Il prend une grande inspiration, et se redonne une contenance.
— Je m'appelle Ernesto.
— Nhan.
— Sache, Nhan, que j'espère totalement me faire des films, actuellement.
Si le je-m'en-foutisme de Seung-Il et Tahel m'agace, la panique d'Ernesto me terrorise. Je ferme les yeux, tâchant d'enfouir ce sentiment au fond de moi, laissant mes pas me guider plus loin.
— Hey miss, une partie de cartes ? m'interpelle un jeune homme soigné en chemise et veston. Mon nom est Stefan et vous êtes charmante.
— L'écoute pas, fille, pas honnête, tricheur ! s'exprime péniblement un autre adolescent aux cheveux teints en rouge en pointant Stefan.
— Je suis juste meilleur que toi, Akimune, ce n'est pas de la triche.
— TRICHEUR ! crie-t-il.
— Arrêtez, vous deux, vous lui faites peur, soupire un troisième être humain. Moi c'est Lutz, Ultime Horloger, et je suis coincé à l'arrière entre l'Ultime Joueur avec qui ce n'est même plus drôle de jouer et l'Ultime Artificier qui est beaucoup trop bruyant. Et toi ?

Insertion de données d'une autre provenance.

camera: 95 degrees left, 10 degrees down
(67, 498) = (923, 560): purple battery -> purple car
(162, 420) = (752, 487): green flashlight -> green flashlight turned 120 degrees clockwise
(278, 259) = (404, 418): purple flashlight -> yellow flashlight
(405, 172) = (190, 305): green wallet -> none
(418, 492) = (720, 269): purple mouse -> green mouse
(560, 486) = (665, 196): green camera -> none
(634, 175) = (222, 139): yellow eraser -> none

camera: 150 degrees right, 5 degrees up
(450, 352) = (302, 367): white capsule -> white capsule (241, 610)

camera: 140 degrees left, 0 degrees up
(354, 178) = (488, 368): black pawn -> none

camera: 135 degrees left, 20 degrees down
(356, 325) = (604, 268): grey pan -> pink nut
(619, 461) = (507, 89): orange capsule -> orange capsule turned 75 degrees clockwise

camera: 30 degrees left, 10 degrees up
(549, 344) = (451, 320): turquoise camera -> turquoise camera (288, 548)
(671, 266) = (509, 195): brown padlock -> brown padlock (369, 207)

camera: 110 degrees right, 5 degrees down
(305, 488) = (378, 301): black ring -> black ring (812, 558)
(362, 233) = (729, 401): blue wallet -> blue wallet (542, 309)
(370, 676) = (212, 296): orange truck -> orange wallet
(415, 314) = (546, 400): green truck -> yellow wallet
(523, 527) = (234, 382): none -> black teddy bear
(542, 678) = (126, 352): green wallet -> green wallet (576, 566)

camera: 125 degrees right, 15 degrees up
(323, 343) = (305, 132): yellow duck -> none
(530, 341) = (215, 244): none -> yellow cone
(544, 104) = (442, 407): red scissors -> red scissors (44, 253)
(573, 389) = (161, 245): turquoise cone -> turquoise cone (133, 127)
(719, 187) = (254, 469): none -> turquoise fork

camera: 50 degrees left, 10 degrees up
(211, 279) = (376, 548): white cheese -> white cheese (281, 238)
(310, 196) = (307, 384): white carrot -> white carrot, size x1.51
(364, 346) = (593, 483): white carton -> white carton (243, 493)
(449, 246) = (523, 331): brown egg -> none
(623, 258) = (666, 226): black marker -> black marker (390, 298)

— Nhan, c'est Nhan mon nom.
Lutz me fait signe de venir s'asseoir près de lui. Il a quelque chose dans le regard, qui le rend, je ne sais pas... Presque attendrissant. Je me le représente sans mal à travailler, le visage concentré, sur des mécanismes complexes. Il est calme, bien plus calme que les deux énergumènes, et ça a quelque chose d'apaisant.